As prime, Delve Underground is providing rehabilitation design services on this design-build project. The project scope includes evaluating the tunnel conditions, developing repair procedures, and detailed design. The existing ceiling arch, which is experiencing advanced deterioration, will be strengthened and protected with new precast arches. 

The tunnel ventilation system was studied theoretically and through live testing, and it was determined that 75% of the existing hung ceiling could be permanently removed.

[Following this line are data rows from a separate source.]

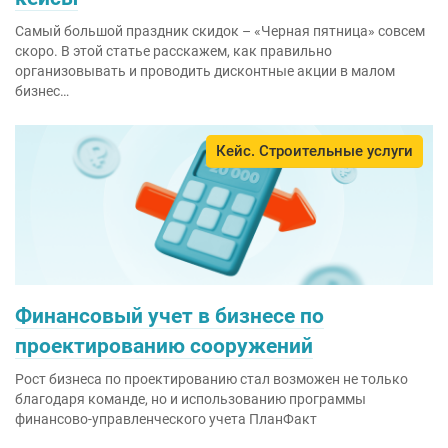
Самый большой праздник скидок – «Черная пятница» совсем
скоро. В этой статье расскажем, как правильно
организовывать и проводить дисконтные акции в малом
бизнес…
Кейс. Строительные услуги
Финансовый учет в бизнесе по
проектированию сооружений
Рост бизнеса по проектированию стал возможен не только
благодаря команде, но и использованию программы
финансово-управленческого учета ПланФакт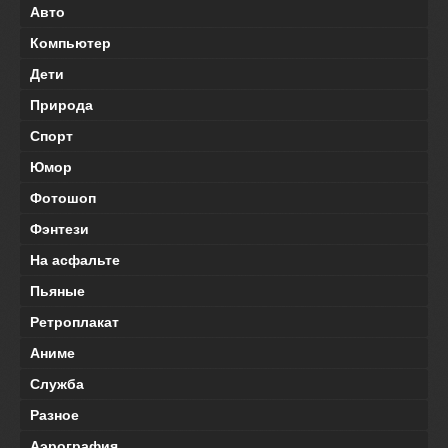
Авто
Компьютер
Дети
Природа
Спорт
Юмор
Фотошоп
Фэнтези
На асфальте
Пьяные
Ретроплакат
Аниме
Служба
Разное
Аэрография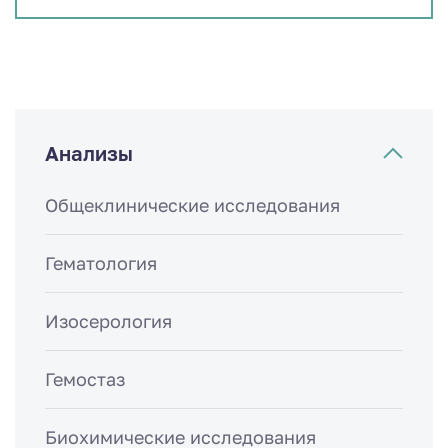
Анализы
Общеклинические исследования
Гематология
Изосерология
Гемостаз
Биохимические исследования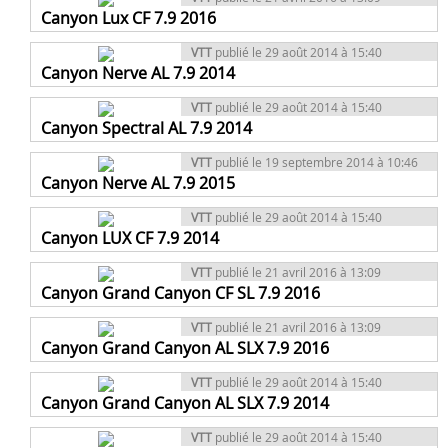
Canyon Lux CF 7.9 2016
VTT
publié le 29 août 2014 à 15:40
Canyon Nerve AL 7.9 2014
VTT
publié le 29 août 2014 à 15:40
Canyon Spectral AL 7.9 2014
VTT
publié le 19 septembre 2014 à 10:46
Canyon Nerve AL 7.9 2015
VTT
publié le 29 août 2014 à 15:40
Canyon LUX CF 7.9 2014
VTT
publié le 21 avril 2016 à 13:09
Canyon Grand Canyon CF SL 7.9 2016
VTT
publié le 21 avril 2016 à 13:09
Canyon Grand Canyon AL SLX 7.9 2016
VTT
publié le 29 août 2014 à 15:40
Canyon Grand Canyon AL SLX 7.9 2014
VTT
publié le 29 août 2014 à 15:40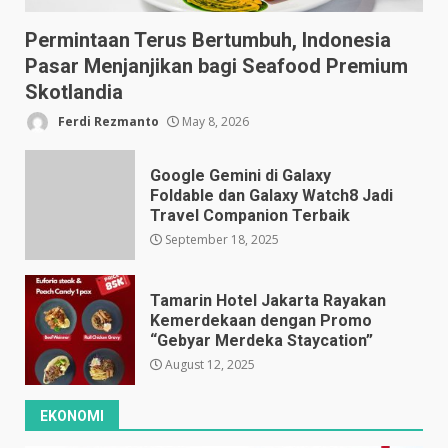
Permintaan Terus Bertumbuh, Indonesia
Pasar Menjanjikan bagi Seafood Premium
Skotlandia
Ferdi Rezmanto
May 8, 2026
Google Gemini di Galaxy
Foldable dan Galaxy Watch8 Jadi
Travel Companion Terbaik
September 18, 2025
Tamarin Hotel Jakarta Rayakan
Kemerdekaan dengan Promo
“Gebyar Merdeka Staycation”
August 12, 2025
EKONOMI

This would not only result in a reduction of potentially hazardous overhead conditions and a decrease in maintenance needs, but would actually improve the ventilation system performance. 

New LED lighting will be installed to provide better visibility and energy savings, a new fire standpipe system will be provided, the roadway deck will be strengthened and better protected, and the tunnel ceilings and walls will be made more fire resistant.

Challenges & Innovations

The precast arches allow for accelerated construction methods and provide structural strengthening benefits, fire resiliency, improved water infiltration resistance, and protection against contaminants in the tunnel environment. Delve Underground also performed a tunnel ventilation smoke test using the Delve Stacey Agnew test bus to simulate the conditions of a fire in the tunnel and test existing ventilation system performance. 

The “smoking bus” test provides assurance that highway and rail tunnel ventilation systems are working properly and will move smoke as they are required/intended to in the event of an emergency.